#### [Exercise tasks]
**a.** In the comedian passage, which Emmy category was he nominated in?
**b.** Carry on writing the comedian passage, starting right after its last sentence.

[Begin Text shown]

Every year the comic abandons his entire act and starts over. A recent GQ profile noted he is “taking stuff that other comics only dream of and throwing it away.”
“The way to improve is to reject everything you’re doing,” he told me. “You have to create a void by destroying everything. You have to kill it. Otherwise you’ll just say the same jokes every night for years and years.”
The process is the same every 365 days. Material that has been buffed to a high polish is discarded, replaced by new untried jokes.
“Ever year I’m an open mic-er again,” he says. “It’s really good pressure. I like pressure. It’s enabling.”
He’s one of the hottest comedian in the world—the deadspin blog calls him “the flat-out best comedian alive on Earth right now”—with sold out live shows and an Emmy nomination for Outstanding Lead Actor in a Comedy Series (“I don’t deserve an Emmy Award,” he says) for Louie, his semi-autobiographical show (Thursday nights on FX) but he’s philosophical about his success.

[End Text shown]
[Begin Data entries]

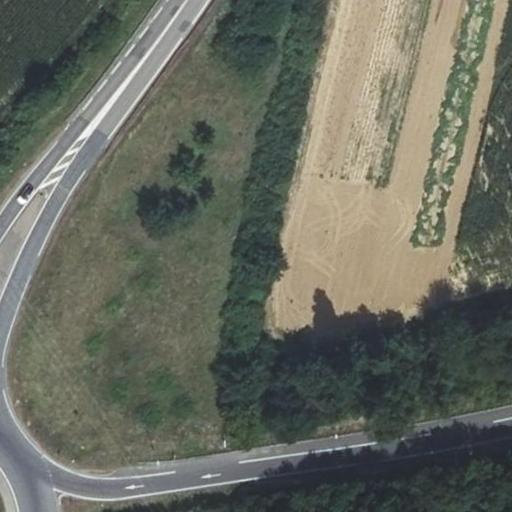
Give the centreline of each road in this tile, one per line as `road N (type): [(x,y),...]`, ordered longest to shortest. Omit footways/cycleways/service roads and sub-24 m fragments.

[End Data entries]
[Begin Data entries]

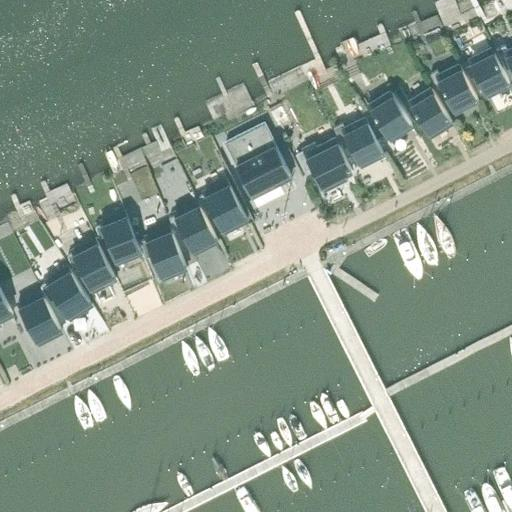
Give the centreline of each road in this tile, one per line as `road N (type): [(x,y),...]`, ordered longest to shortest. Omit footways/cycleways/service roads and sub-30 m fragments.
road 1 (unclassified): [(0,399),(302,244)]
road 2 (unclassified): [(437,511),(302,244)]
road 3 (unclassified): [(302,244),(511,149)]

[End Data entries]
[Begin Data entries]

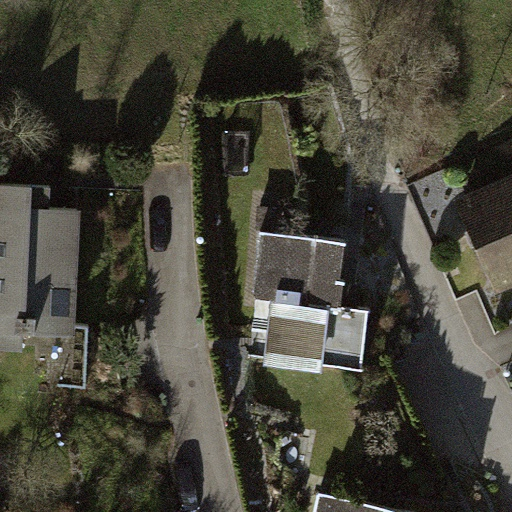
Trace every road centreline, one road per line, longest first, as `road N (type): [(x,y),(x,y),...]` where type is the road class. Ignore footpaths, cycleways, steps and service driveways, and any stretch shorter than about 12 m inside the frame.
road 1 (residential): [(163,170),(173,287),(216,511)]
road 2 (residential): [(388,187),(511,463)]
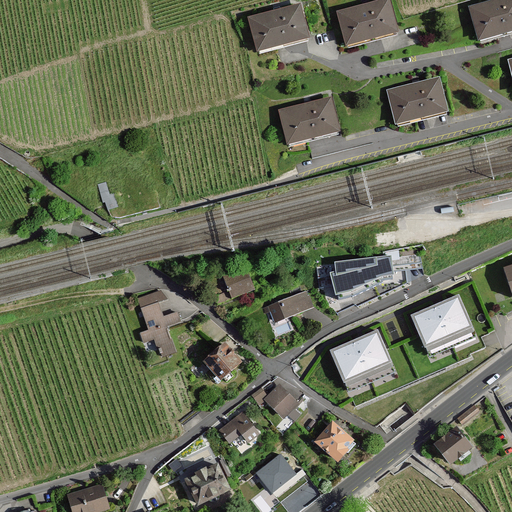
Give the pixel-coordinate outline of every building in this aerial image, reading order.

[End Data entries]

#### [Answer set]
**a.** Outstanding Lead Actor in a Comedy Series.

**b.**
“You don’t sell tickets forever,” he says. “I know it’ll go down from where it is now.”
But for now there are moments to savor. Recently his kids stood backstage while he appeared on the Letterman show. Afterwards his daughter said, “I felt like you were falling and falling and every joke was like a plane that took you and brought you back up.”
“And now that’s a memory she has,” he says. “That meant a lot.”